This image shows one of many intriguing mountains on Jupiter's moon Io. The image was made by combining a recent high-resolution, black and white image with earlier low-resolution color data to provide a high-resolution, color view. NASA's Galileo spacecraft took both images.
The 240-kilometer (150-mile) long mountain in the image is south of the volcanic hot spot named Zal. The black and white version of this image was useful for showing the shape of the mountain and the small fans of debris piled against the base of its tall, steep cliffs. However, when colorized the relationship between different types of materials becomes apparent. For example, the bright, red material is believed to contain a compound of sulfur that forms when sulfur is boiled at a high temperature. Active eruptions of molten rock (lava) are the most likely source for the heat. Thus we see red sulfur where lava reaches the surface. Other sulfur compounds cover the yellow areas, and the black areas are fresh silicate lava that has not yet been coated by the yellow sulfurous materials. The green patches are still somewhat mysterious; they appear to form when red sulfur lands on warm lava and the two react in a manner that is still unknown.
In this image, it is clear that the red material has blown out of a long crack along the western side of the mountain. Lava has flowed from this crack and filled a depression (caldera). Some of the red sulfur close to the dark caldera appears to have been converted into green material. The fact that lava comes up along the faults that define the sides of the mountains provides important clues to how the mountains form and the state of the interior of Io. Scientists at the University of Arizona speculate that the formation of the mountains on Io may be related to plumes of hot material rising inside the fiery body of Io.

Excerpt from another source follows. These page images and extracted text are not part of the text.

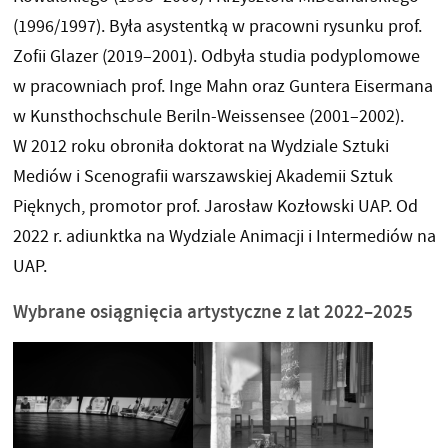
(1996/1997). Była asystentką w pracowni rysunku prof.
Zofii Glazer (2019–2001). Odbyła studia podyplomowe
w pracowniach prof. Inge Mahn oraz Guntera Eisermana
w Kunsthochschule Beriln-Weissensee (2001–2002).
W 2012 roku obroniła doktorat na Wydziale Sztuki
Mediów i Scenografii warszawskiej Akademii Sztuk
Pięknych, promotor prof. Jarosław Kozłowski UAP. Od
2022 r. adiunktka na Wydziale Animacji i Intermediów na
UAP.
Wybrane osiągnięcia artystyczne z lat 2022–2025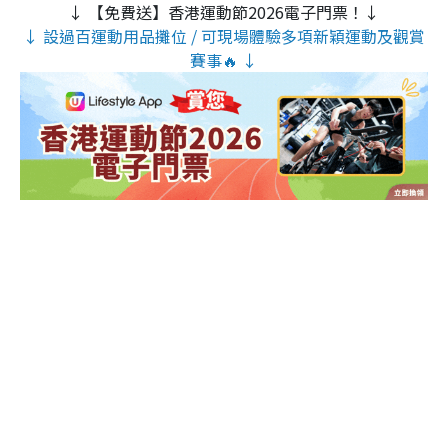
↓ 【免費送】香港運動節2026電子門票！↓
↓ 設過百運動用品攤位 / 可現場體驗多項新穎運動及觀賞
賽事🔥 ↓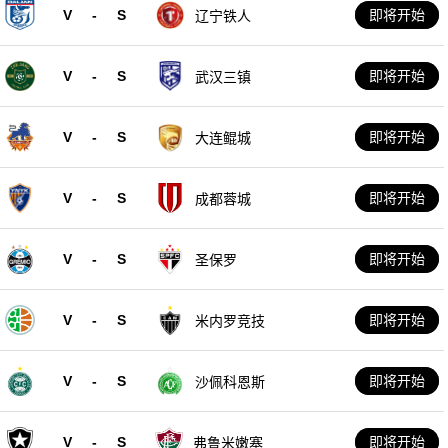
V
-
S
即将开始
辽宁铁人
V
-
S
即将开始
武汉三镇
V
-
S
即将开始
大连鲲城
V
-
S
即将开始
成都蓉城
V
-
S
即将开始
圣保罗
V
-
S
即将开始
米内罗竞技
V
-
S
即将开始
沙佩科恩斯
V
-
S
即将开始
弗鲁米嫩塞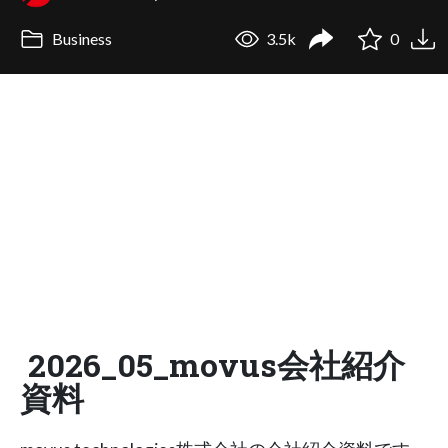
Business
3.5k
0
2026_05_movus会社紹介
資料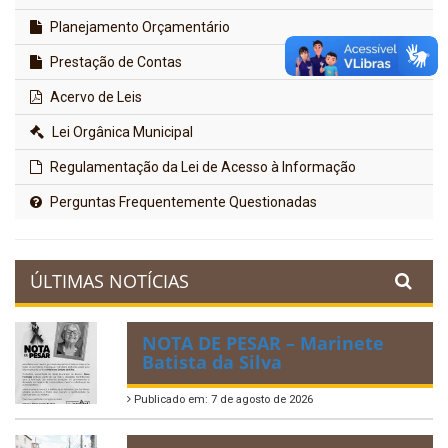
Planejamento Orçamentário
Prestação de Contas
Acervo de Leis
Lei Orgânica Municipal
Regulamentação da Lei de Acesso à Informação
Perguntas Frequentemente Questionadas
ÚLTIMAS NOTÍCIAS
NOTA DE PESAR – Marinete
Batista da Silva
Publicado em: 7 de agosto de 2026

North is to the top and the setting sun is shining from the west. The image is centered at about 33 degrees north, 72 degrees west. The high-resolution image was taken on February 22, 2000 by NASA's Galileo spacecraft. The image was taken by the Galileo's onboard camera from a range of 33,500 kilometers (20,800 miles) and has a resolution of 335 meters (1,100 feet) per picture element. The color images were taken on July 3, 1999. They have resolutions of 1.3 kilometers (0.81 miles) per picture element and are illuminated from almost directly behind the spacecraft. They were taken at a distance of about 130,000 kilometers (81,000 miles) from Io.